Exactly. This weather is caused by strong winter cold fronts over the USA, which is what delivers what Caymanians refer to as "NorWester" storms. To give you an idea as to how strong these can be, it was a NorWester that broke the #356 wreck in half - - it was NOT a hurricane as you usually hear claimed. If you want an indirect way of gaging the "winter" weather, go data mining on the Cayman Aggressor's website and plot what weeks they don't make the crossing from Grand Cayman over to Little Cayman...its roughly "Now through Easter" as the time of year.

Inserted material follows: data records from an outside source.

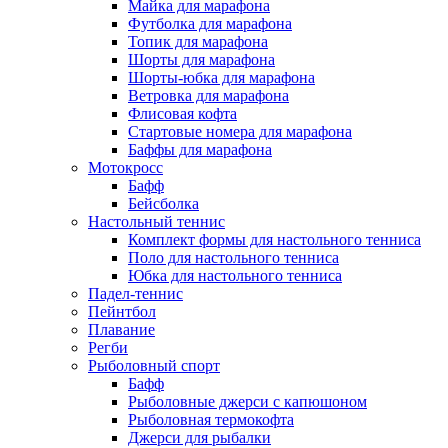
Майка для марафона
Футболка для марафона
Топик для марафона
Шорты для марафона
Шорты-юбка для марафона
Ветровка для марафона
Флисовая кофта
Стартовые номера для марафона
Баффы для марафона
Мотокросс
Бафф
Бейсболка
Настольный теннис
Комплект формы для настольного тенниса
Поло для настольного тенниса
Юбка для настольного тенниса
Падел-теннис
Пейнтбол
Плавание
Регби
Рыболовный спорт
Бафф
Рыболовные джерси с капюшоном
Рыболовная термокофта
Джерси для рыбалки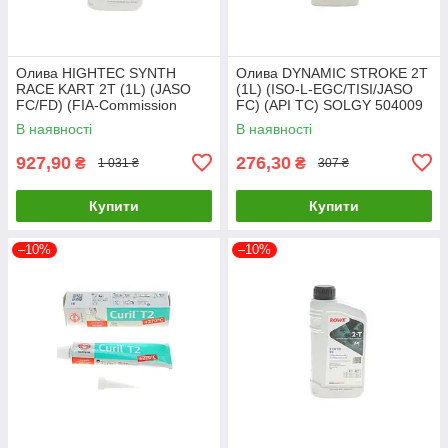
Олива HIGHTEC SYNTH
Олива DYNAMIC STROKE 2T
RACE KART 2T (1L) (JASO
(1L) (ISO-L-EGC/TISI/JASO
FC/FD) (FIA-Commission
FC) (API TC) SOLGY 504009
Internationale de Karti 20107-
UA61
В наявності
В наявності
0010-99 UA61
927,90
276,30
₴
₴
1 031 ₴
307 ₴
Купити
Купити
–10%
–10%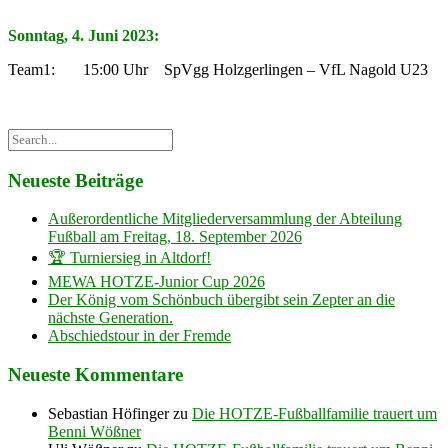
Sonntag, 4. Juni 2023:
Team1: 15:00 Uhr SpVgg Holzgerlingen – VfL Nagold U23
Neueste Beiträge
Außerordentliche Mitgliederversammlung der Abteilung
Fußball am Freitag, 18. September 2026
🏆 Turniersieg in Altdorf!
MEWA HOTZE-Junior Cup 2026
Der König vom Schönbuch übergibt sein Zepter an die
nächste Generation.
Abschiedstour in der Fremde
Neueste Kommentare
Sebastian Höfinger
zu
Die HOTZE-Fußballfamilie trauert um
Benni Wößner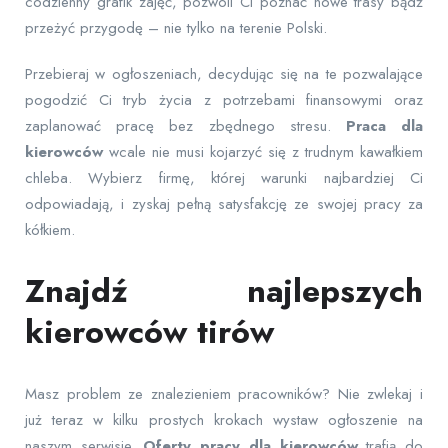
codzienny grafik zajęć, pozwoli Ci poznać nowe trasy bądź
przeżyć przygodę – nie tylko na terenie Polski.
Przebieraj w ogłoszeniach, decydując się na te pozwalające
pogodzić Ci tryb życia z potrzebami finansowymi oraz
zaplanować pracę bez zbędnego stresu.
Praca dla
kierowców
wcale nie musi kojarzyć się z trudnym kawałkiem
chleba. Wybierz firmę, której warunki najbardziej Ci
odpowiadają, i zyskaj pełną satysfakcję ze swojej pracy za
kółkiem.
Znajdź najlepszych
kierowców tirów
Masz problem ze znalezieniem pracowników? Nie zwlekaj i
już teraz w kilku prostych krokach wystaw ogłoszenie na
naszym serwisie.
Oferty pracy dla kierowców
trafią do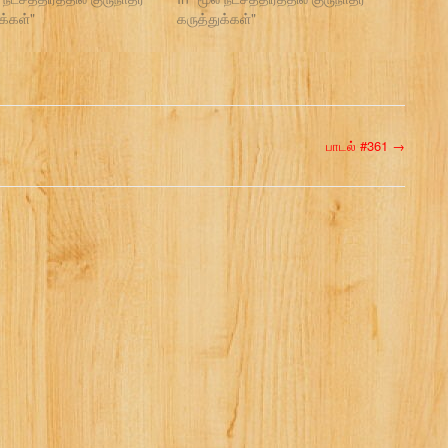
க்கள்"
கருத்துக்கள்"
பாடல் #361
→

Most of the hotels and dive ops are based on the south side, which has decent diving (at least for a couple of days), but it's hard to get the boats around to the northern sites when it's really blowing from the north. I'd aim for the May/June/July time frame to maximize your chances for good conditions.
I've gone to the Sister Islands in April, May, June, July, Sept, Oct, Nov, Dec.
I'd agree with the May-July timeframe, although with a caveat of it being late May and to also be aware of if you're allergic to thimble jellyfish, which IIRC usually hatch in the first half of this timeframe, and also with the caveat that the latter half (July) can be "stinking hot" on shore.
The July trip was probably one of the best for the diving, but it was simply too miserably hot topside to do again...the same low winds that made the water glass meant no relief topside. The April weeks were a northerly blowout, the May & June trips were fine but had thimble jellies (which don't bother me) and the Nov & Dec were fine. The Sept/Oct periods are when I've gone the most (36 weeks worth over the past 19 years; timeshare) and this was originally selected despite the hurricane risk because it is less crowded, flights cheaper, water still warm and air not too hot. Granted, I have had a few hurricane scares, but only 1 in 19 years, not including missing Ivan by dumb luck. This was Lily (2002), and while we lost two dive days from a direct hit from a CAT-I, our first day out diving after the storm, the conditions were already good enough for a run from the Brac to Little Cayman and we ended up having honest 200+ft visibility. Go figure.
Insofar as other time-of-year things, in the Aug/early Sept time period, you can expect some reduced visibility due to the annual coral spawning (~100ft), and algae on the reef will be thickest then, as its been growing all summer but hasn't been scrubbed off yet by a winter storm.
The reality is that any month has its trade-offs.